** Start of Passage to read **

Groups, Small Groups, Strategic Planning

Groups that Can Help Your Church Grow

Extensive sociological and Christian research show that groups of different styles and sizes are critical to the growth of the local church. Why? Because groups of different types and sizes provide the relational bridge that enable people on the fringe and outside the life of your church altogether to connect, find their place and belong. Through such groups, friendships can be formed and a sense of trust, respect and safety develop that encourage new people to join.

In this article I’ll outline the five types of groups that facilitate growth, belonging and mission. Not every church will initially be able to have all five types as some are dependent on a church’s current size. Also all five types should include the same four functions – love, learn, decide, do. (These functions were identified by Carl George and outlined in his book, Prepare Your Church for the Future.) However, the degree of focus on each function will depend on the nature of the specific group type. (I’ll highlight in parenthesis the function(s) each type needs to focus on in the examples that follow.)

** End of Passage to read **

== Written tasks ==
(A) From the text on church groups, extract the part that opens with the words containing "Extensive sociological and" and closes with "people to join.".
(B) According to the text on church groups, which four functions should all five group types include?
(C) Decide whether each statement agrees with the text on church groups, answering yes or no and quoting the deciding words: (i) The article outlines five types of groups. (ii) Every church can have all five types of groups from the start. (iii) Each group type should give the same degree of focus to every function.
The material after this point comes from a separate source.

** Start of Supplied data **

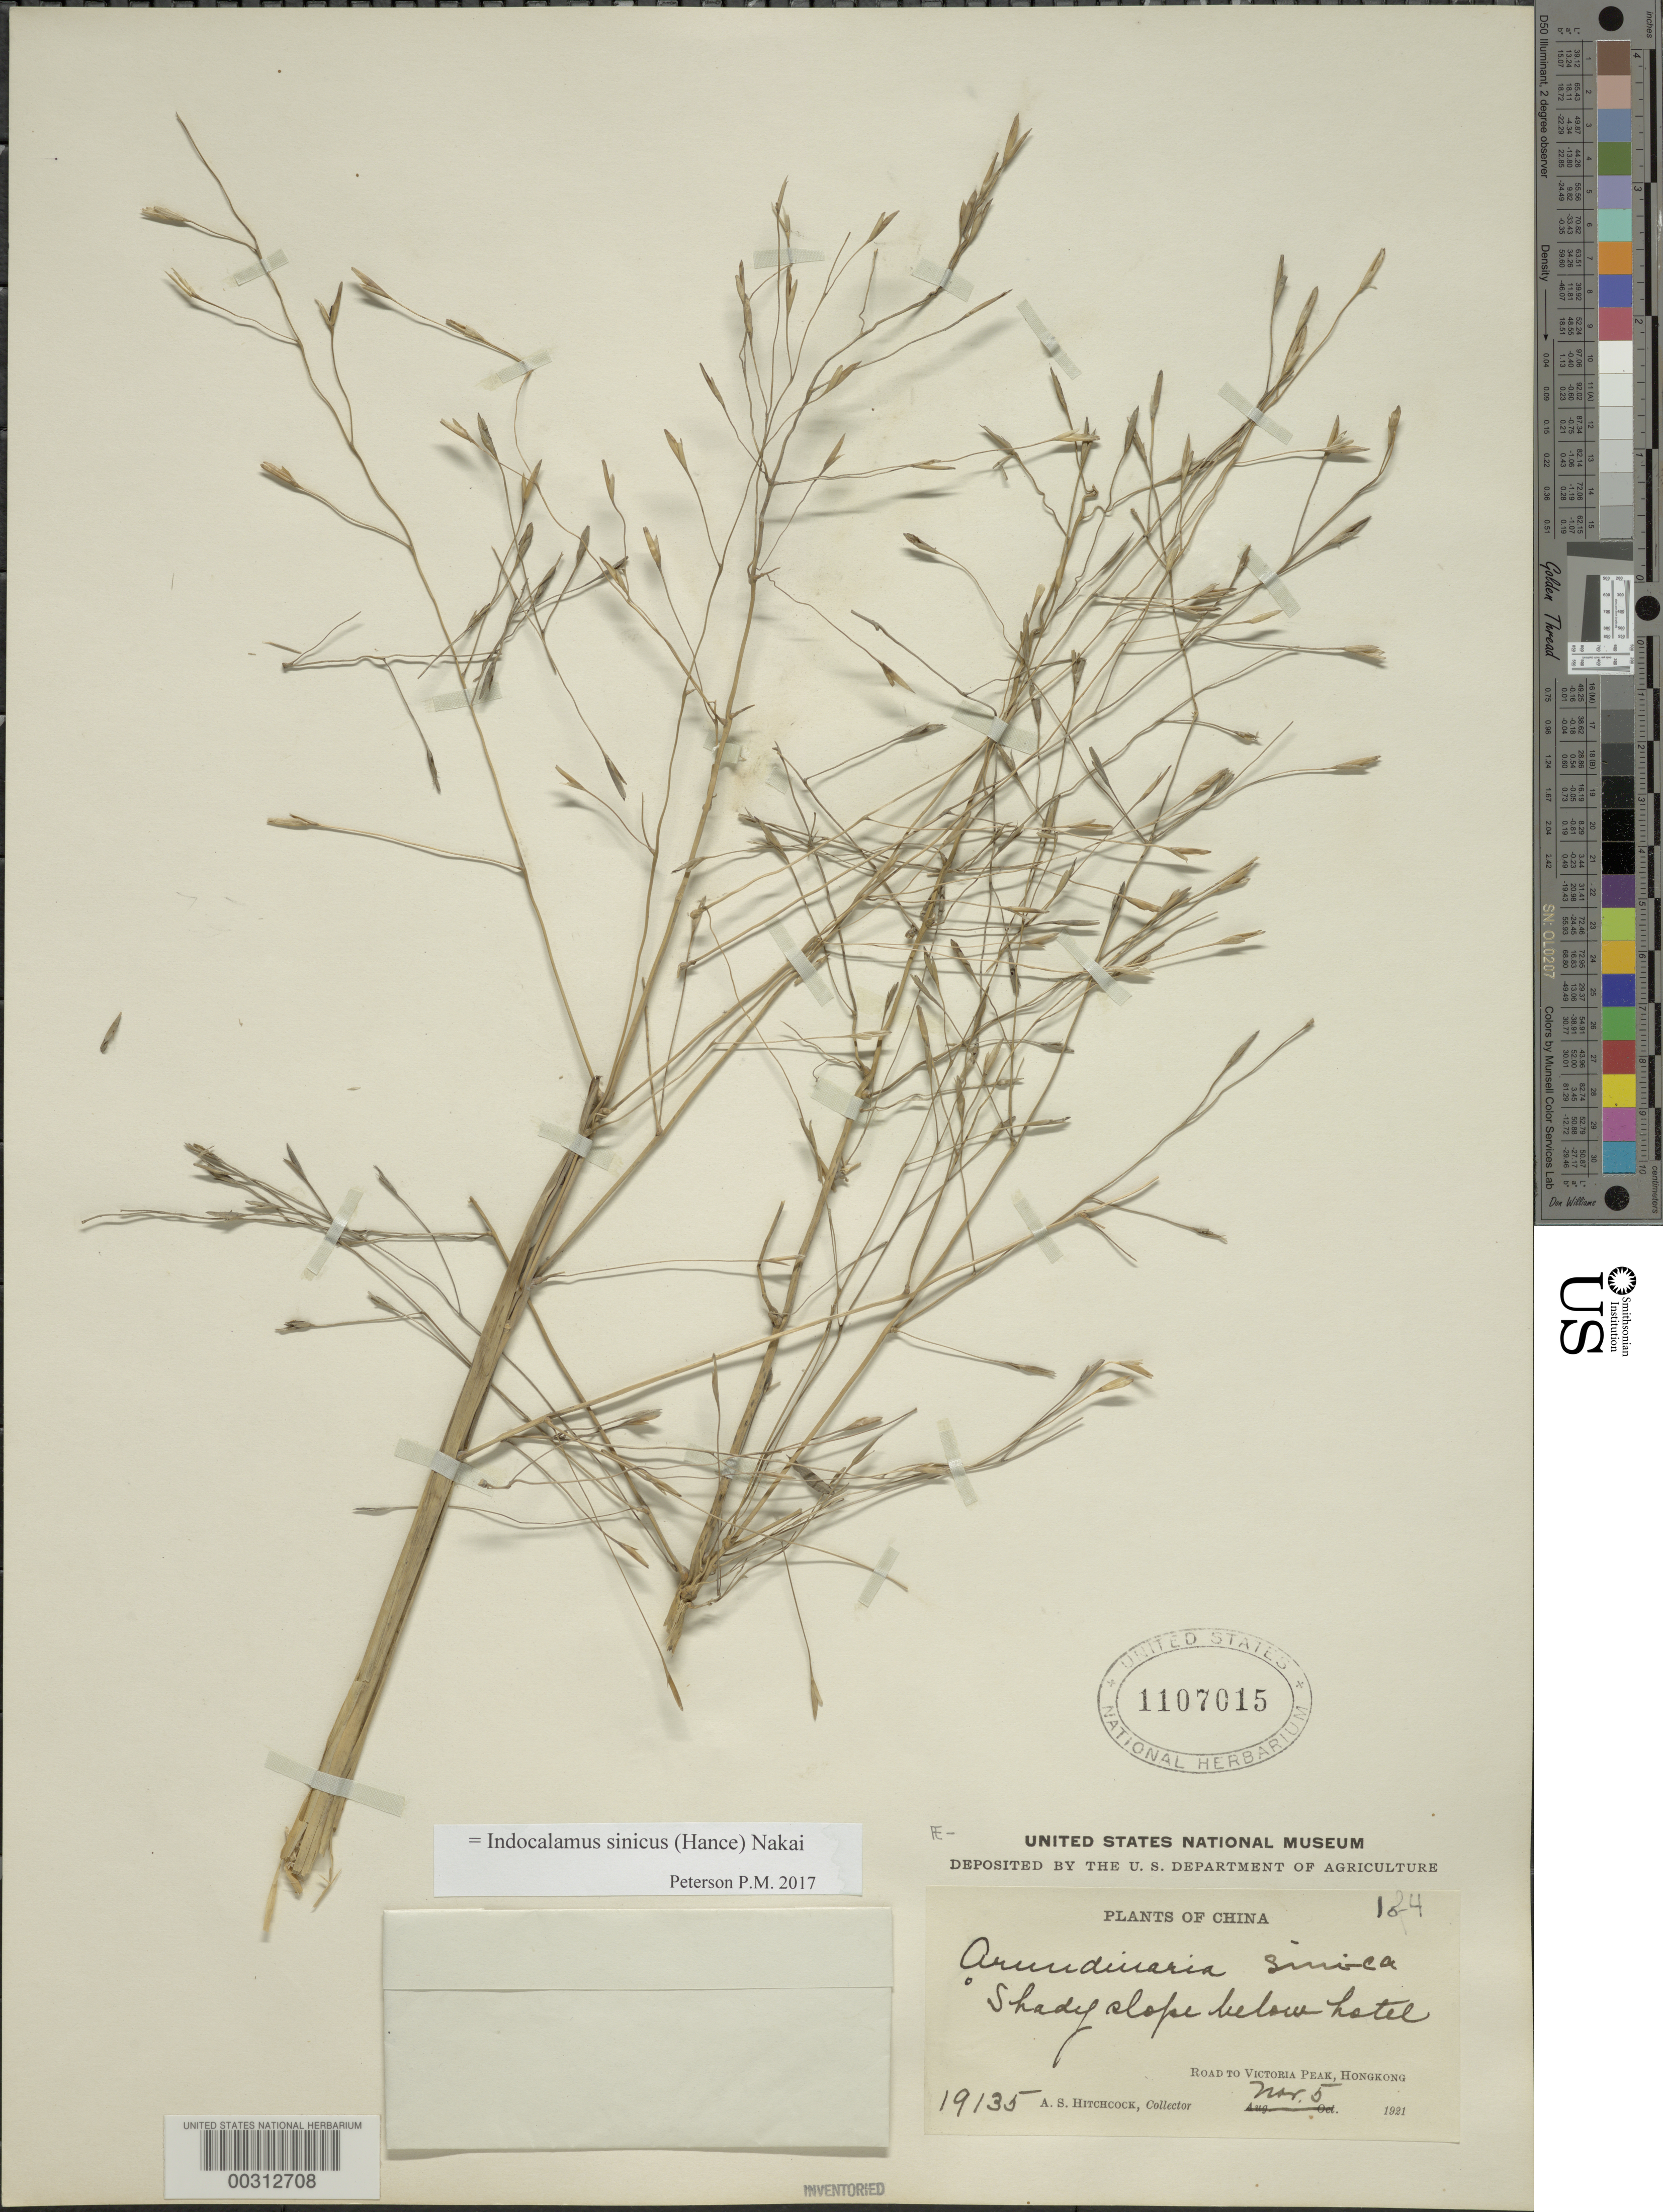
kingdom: Plantae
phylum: Tracheophyta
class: Liliopsida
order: Poales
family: Poaceae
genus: Indocalamus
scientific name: Indocalamus sinicus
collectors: A. S. Hitchcock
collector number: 19135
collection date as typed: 05 Nov 1921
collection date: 1921-11-05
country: China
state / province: Hong Kong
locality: Road to victoria peak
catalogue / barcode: US 1107015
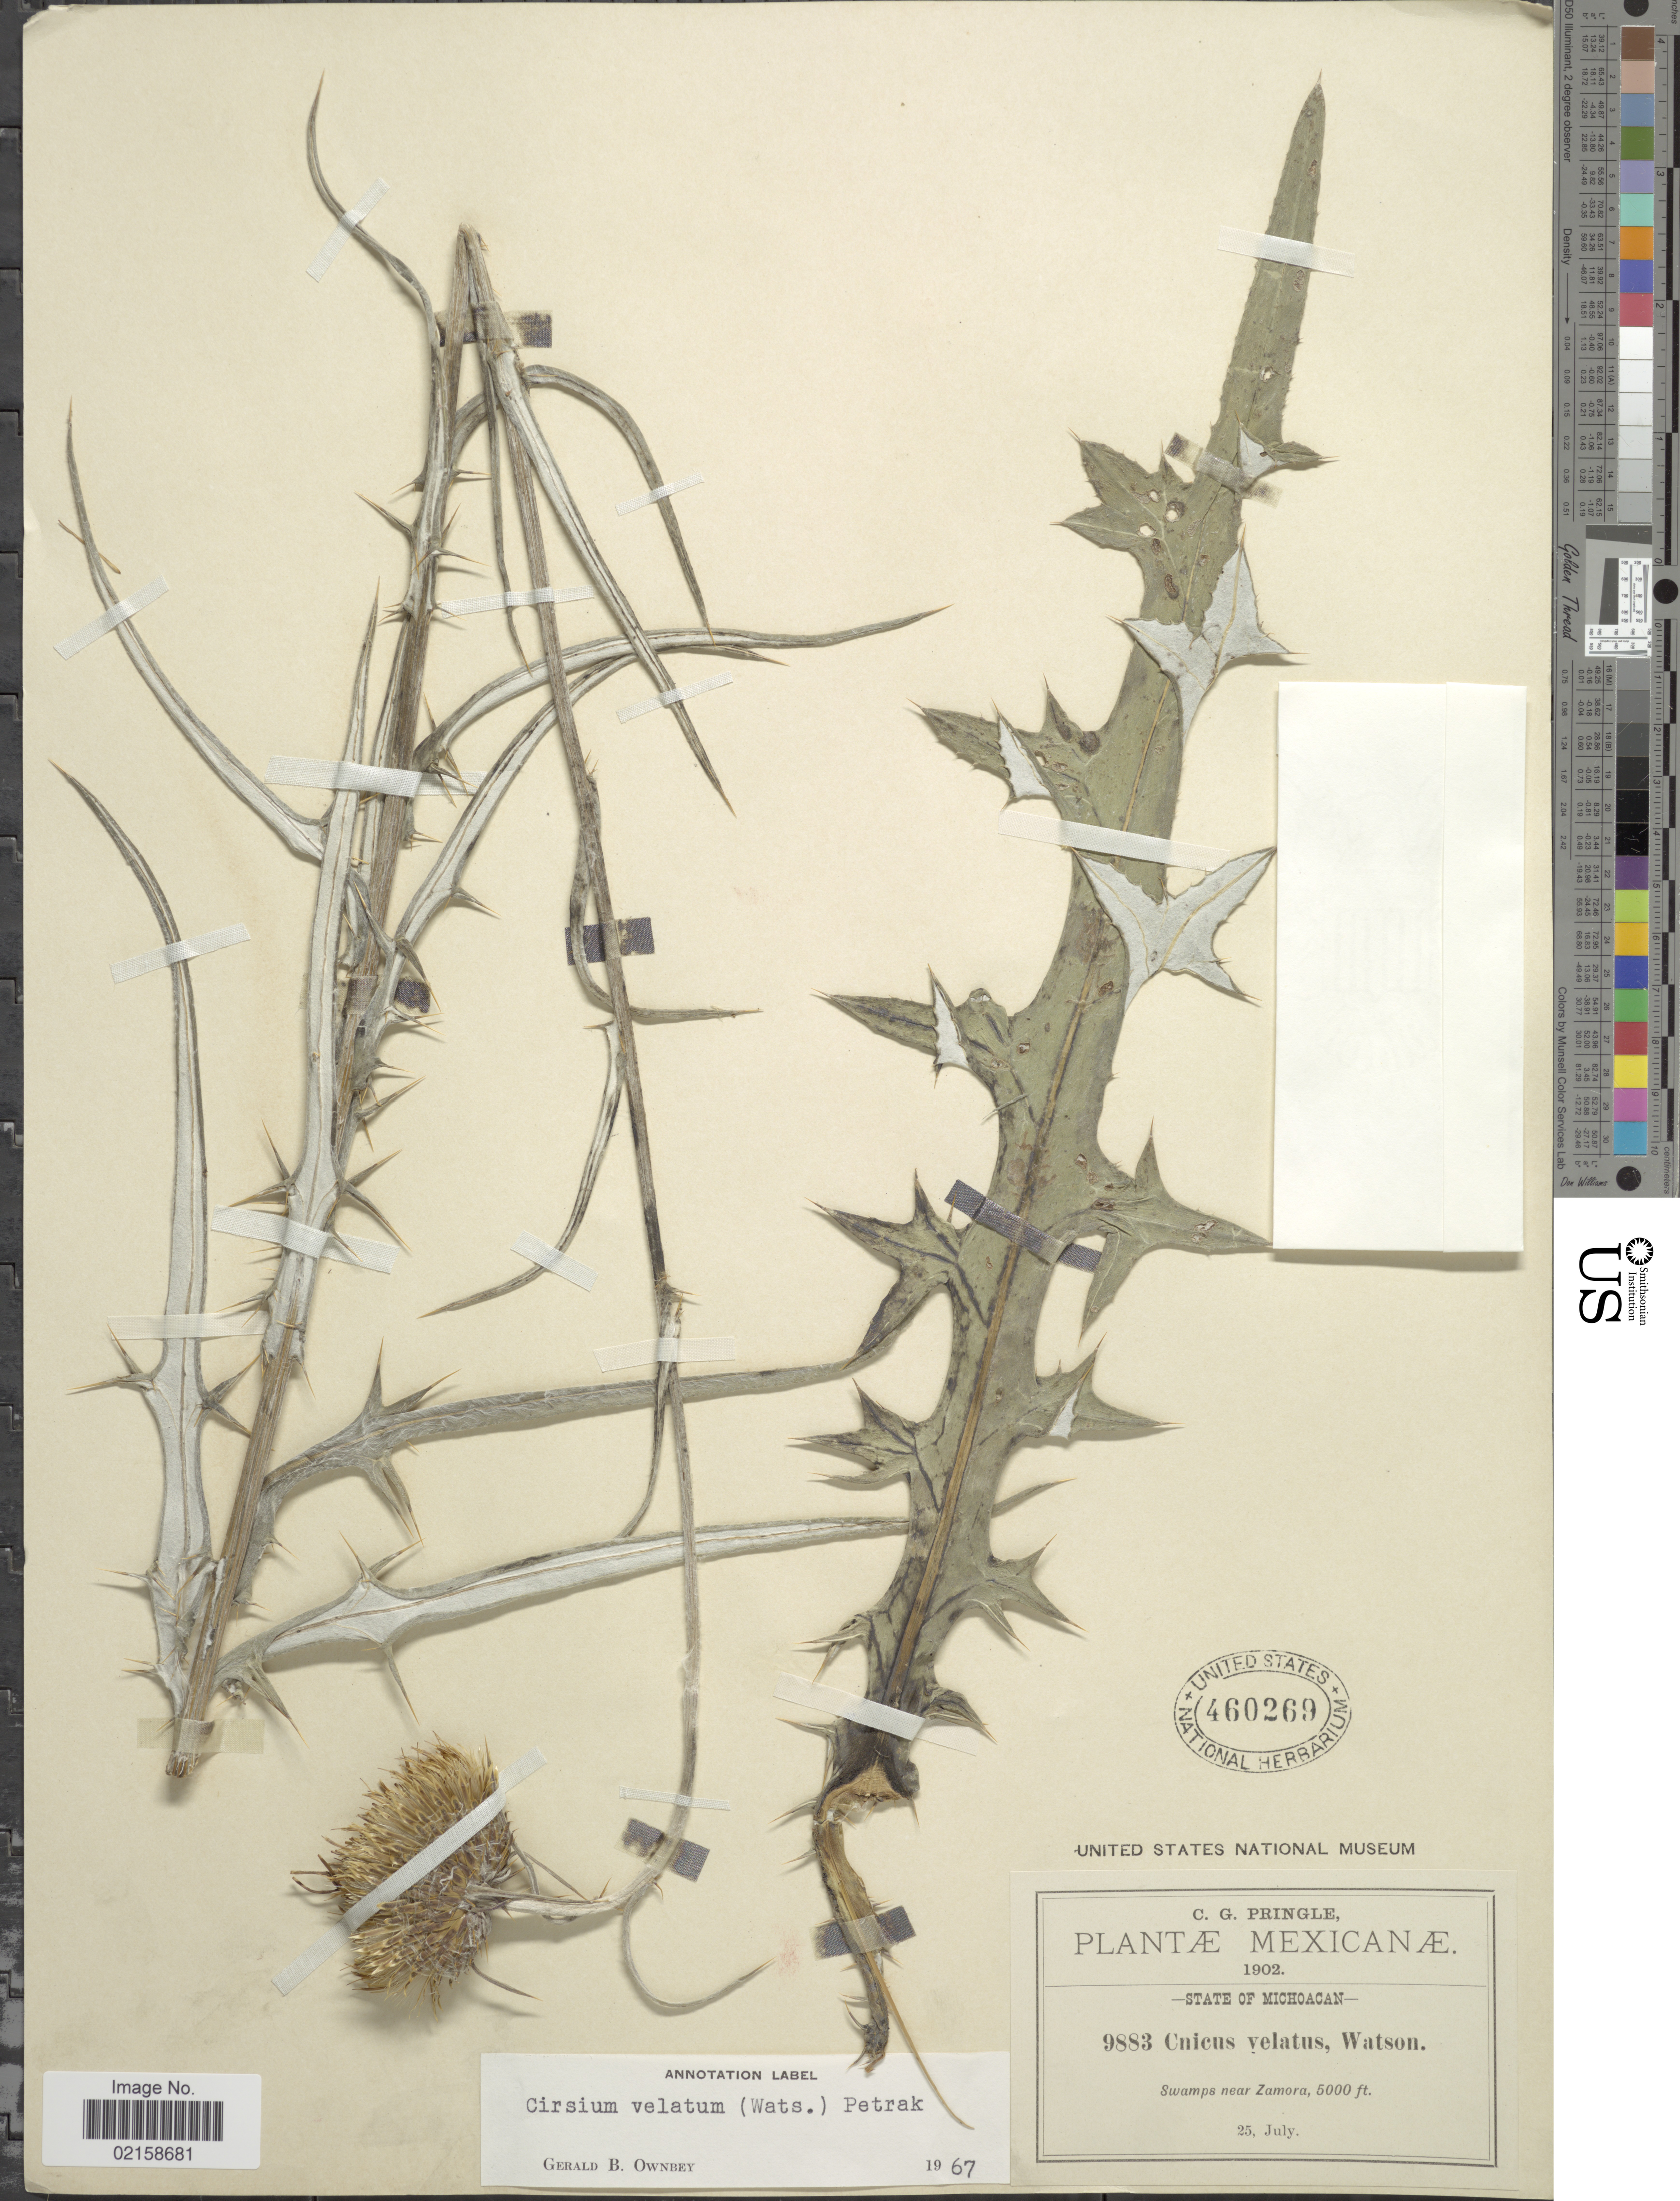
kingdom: Plantae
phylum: Tracheophyta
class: Magnoliopsida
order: Asterales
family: Asteraceae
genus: Cirsium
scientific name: Cirsium velatum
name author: (S. Watson) Petr.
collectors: C. G. Pringle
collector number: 9883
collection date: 1902-07-25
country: Mexico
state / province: Michoacán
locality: Swamps near Zamora.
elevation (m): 1524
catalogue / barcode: US 460269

** End of Supplied data **

== The answers ==
(A)
Extensive sociological and Christian research show that groups of different styles and sizes are critical to the growth of the local church. Why? Because groups of different types and sizes provide the relational bridge that enable people on the fringe and outside the life of your church altogether to connect, find their place and belong. Through such groups, friendships can be formed and a sense of trust, respect and safety develop that encourage new people to join.

(B) Love, learn, decide, do.

(C)
(i) Yes: "In this article I’ll outline the five types of groups that facilitate growth, belonging and mission."
(ii) No: "Not every church will initially be able to have all five types as some are dependent on a church’s current size."
(iii) No: "the degree of focus on each function will depend on the nature of the specific group type."